2016 AIME I #9

Problem:

Triangle $ABC$ has $AB=40,AC=31,$ and $\sin A=\frac{1}{5}$. This triangle is inscribed in rectangle $AQRS$ with $B$ on $\overline{QR}$ and $C$ on $\overline{RS}$. Find the maximum possible area of $AQRS$.

Solution:

Diagram - https://www.geogebra.org/calculator/ws78ucvv.

Let $\mathrm{\angle }BAD=\theta$, and $\mathrm{\angle }BAC=\alpha$. 

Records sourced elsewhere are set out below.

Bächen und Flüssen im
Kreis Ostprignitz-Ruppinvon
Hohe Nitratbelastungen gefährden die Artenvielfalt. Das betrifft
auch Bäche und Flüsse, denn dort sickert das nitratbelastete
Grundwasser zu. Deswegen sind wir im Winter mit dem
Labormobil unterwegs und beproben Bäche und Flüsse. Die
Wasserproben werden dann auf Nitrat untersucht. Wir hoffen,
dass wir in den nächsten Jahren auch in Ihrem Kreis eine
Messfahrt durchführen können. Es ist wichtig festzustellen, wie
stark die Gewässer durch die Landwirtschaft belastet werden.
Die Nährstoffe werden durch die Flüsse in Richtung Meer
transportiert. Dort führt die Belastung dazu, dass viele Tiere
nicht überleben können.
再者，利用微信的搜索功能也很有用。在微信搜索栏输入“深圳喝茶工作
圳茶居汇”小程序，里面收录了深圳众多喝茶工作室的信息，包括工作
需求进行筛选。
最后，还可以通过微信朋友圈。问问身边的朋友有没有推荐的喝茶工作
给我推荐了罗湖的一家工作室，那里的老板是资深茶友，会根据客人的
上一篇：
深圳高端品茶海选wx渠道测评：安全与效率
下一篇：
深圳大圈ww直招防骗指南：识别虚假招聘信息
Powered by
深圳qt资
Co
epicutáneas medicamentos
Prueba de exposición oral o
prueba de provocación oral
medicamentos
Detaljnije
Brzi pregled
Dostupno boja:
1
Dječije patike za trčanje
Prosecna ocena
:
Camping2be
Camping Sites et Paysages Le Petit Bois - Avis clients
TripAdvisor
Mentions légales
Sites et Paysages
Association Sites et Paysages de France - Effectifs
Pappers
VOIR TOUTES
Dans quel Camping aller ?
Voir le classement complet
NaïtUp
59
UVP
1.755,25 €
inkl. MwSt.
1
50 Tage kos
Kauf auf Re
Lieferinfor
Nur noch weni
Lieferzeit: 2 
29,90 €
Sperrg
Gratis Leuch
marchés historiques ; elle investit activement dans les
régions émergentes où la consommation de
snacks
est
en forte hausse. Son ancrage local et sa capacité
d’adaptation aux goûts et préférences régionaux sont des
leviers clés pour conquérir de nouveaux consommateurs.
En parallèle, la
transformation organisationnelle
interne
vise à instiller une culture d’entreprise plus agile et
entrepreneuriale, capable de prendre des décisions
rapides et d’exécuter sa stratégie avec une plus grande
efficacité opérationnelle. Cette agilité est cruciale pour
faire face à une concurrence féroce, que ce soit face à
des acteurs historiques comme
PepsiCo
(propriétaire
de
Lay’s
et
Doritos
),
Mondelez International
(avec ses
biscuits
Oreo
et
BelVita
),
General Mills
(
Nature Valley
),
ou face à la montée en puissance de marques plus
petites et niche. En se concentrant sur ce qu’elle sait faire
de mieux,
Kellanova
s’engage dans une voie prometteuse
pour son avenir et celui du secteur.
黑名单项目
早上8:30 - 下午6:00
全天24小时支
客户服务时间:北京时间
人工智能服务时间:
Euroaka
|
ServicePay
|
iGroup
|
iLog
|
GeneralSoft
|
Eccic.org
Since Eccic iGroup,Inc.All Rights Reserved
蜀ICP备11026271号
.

Note that $AD=40\cos \theta$ and $AF=31\sin (\alpha +\theta )$. The area of the rectangle is then$$(40\cdot 31)(\cos \theta \cdot \sin (\alpha +\theta ))$$$$=(40\cdot 31)\left(\frac{1}{2}\right)(\sin (\alpha +2\theta )+\sin (\alpha ))$$$$=(20\cdot 31)(\sin (\alpha +2\theta )+\frac{1}{5})$$The maximum value of $\sin (\alpha +2\theta )$ is $1$, so the maximum value of the area is $(20\cdot 31)(1+1/5)=\boxed{{\displaystyle 744}}$.